Operationally, Cryoport's customer base and engagement metrics have shown positive trends, with a notable increase in clinical trials supported compared to the previous year. The company reported a total of 745 clinical trials as of September 30, 2025, up from 691 a year earlier. The demand for its BioLogistics Solutions and BioStorage/BioServices has driven revenue growth, particularly in the commercial cell and gene therapy sectors. The company also reported a significant increase in its cash and cash equivalents, which rose to $255.8 million, up from $34.1 million at the end of 2024, providing a solid liquidity position for future investments.
Looking ahead, Cryoport anticipates continued growth in its Life Sciences Services and Products segments, driven by the increasing demand for temperature-controlled supply chain solutions in the life sciences sector.
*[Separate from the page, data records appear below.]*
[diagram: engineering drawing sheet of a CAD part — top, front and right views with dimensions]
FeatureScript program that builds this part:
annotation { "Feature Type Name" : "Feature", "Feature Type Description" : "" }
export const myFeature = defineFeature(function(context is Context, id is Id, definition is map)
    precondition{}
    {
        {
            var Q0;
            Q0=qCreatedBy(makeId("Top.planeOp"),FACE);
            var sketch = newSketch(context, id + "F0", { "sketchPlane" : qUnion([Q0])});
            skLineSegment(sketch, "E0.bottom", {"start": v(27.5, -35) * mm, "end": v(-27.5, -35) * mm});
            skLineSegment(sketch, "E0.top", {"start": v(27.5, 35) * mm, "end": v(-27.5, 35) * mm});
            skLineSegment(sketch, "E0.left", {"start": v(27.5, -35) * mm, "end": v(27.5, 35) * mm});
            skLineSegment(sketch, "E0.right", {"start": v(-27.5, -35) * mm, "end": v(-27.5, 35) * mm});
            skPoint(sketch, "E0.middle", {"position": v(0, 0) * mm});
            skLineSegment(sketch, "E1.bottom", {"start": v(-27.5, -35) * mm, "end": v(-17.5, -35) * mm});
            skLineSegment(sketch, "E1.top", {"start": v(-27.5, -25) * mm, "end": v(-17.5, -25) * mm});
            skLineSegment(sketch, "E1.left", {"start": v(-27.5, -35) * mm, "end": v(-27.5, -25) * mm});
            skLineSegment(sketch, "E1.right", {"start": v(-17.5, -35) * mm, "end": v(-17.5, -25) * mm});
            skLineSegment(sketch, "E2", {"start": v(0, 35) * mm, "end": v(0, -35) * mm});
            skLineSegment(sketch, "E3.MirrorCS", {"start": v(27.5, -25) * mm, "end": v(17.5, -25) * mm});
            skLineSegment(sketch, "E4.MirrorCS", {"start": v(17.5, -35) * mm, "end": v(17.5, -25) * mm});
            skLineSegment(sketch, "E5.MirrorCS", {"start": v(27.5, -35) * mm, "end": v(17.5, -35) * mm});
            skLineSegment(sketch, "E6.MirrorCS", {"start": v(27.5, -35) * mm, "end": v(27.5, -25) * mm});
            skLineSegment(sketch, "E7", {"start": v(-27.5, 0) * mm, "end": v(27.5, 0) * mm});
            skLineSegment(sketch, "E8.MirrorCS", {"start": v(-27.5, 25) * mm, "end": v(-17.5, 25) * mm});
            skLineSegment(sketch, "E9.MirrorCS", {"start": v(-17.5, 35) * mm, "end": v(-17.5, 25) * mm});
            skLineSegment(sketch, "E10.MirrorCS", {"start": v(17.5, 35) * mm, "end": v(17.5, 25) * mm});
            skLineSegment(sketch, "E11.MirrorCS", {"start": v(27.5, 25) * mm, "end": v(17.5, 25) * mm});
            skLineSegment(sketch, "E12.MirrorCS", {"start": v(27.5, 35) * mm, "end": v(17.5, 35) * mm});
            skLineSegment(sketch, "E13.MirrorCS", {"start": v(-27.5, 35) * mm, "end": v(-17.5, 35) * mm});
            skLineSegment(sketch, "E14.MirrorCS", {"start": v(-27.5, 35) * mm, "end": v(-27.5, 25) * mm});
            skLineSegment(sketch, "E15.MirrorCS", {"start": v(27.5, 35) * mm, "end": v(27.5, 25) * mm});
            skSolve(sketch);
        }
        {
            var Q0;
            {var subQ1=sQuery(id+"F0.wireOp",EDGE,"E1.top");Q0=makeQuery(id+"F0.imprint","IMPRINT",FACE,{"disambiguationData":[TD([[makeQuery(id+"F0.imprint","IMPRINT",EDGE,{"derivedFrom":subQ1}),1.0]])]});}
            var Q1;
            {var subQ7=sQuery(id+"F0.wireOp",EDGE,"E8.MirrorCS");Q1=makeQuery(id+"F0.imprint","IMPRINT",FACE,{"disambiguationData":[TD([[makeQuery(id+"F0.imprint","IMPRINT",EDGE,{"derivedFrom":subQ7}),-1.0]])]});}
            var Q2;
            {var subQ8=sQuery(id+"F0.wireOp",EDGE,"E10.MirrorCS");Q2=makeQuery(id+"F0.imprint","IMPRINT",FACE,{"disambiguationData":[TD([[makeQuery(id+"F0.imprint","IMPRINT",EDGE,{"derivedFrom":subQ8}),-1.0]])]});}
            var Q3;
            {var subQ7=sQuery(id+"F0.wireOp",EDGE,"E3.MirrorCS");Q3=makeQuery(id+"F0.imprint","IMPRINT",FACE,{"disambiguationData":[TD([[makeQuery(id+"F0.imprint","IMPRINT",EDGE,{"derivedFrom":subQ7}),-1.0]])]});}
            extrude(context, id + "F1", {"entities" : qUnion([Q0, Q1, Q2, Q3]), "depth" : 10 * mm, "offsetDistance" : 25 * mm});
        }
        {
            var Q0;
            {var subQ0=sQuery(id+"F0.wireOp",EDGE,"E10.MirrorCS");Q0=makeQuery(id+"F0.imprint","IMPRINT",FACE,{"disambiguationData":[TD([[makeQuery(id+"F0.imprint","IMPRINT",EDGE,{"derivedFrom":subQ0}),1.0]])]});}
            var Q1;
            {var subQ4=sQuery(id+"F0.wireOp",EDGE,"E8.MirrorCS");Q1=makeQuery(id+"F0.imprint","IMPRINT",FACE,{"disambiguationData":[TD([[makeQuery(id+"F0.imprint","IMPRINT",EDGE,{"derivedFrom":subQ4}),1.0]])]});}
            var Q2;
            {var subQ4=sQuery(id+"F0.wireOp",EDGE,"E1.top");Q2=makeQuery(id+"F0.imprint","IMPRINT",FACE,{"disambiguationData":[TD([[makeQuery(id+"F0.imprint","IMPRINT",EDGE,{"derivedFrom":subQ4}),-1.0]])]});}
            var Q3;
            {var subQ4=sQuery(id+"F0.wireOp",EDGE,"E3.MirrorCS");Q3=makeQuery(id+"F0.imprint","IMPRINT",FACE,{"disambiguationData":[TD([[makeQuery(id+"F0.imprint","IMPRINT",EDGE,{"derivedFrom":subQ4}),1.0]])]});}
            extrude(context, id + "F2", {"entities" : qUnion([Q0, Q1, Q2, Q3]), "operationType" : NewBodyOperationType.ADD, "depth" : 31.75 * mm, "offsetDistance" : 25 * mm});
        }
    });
The company plans to leverage its enhanced financial position post-divestiture to invest in new technologies and geographic expansion, aiming to solidify its leadership in the market. However, management acknowledges the potential challenges posed by inflationary pressures and market conditions that could impact future performance.
About Cryoport, Inc.
Cryoport Inc. provides global temperature-controlled supply chain solutions for the life sciences industry, specializing in supporting cell and gene therapies, biologics, and high-value biologic materials. Its offerings include logistics, cryopreservation, biostorage, cryogenic systems, and informatics platforms ensuring regulatory compliance, product integrity, and real-time monitoring. The company’s competitive edge lies in its integrated platform, advanced technology, and focus on de-risking critical biological material transportation and storage.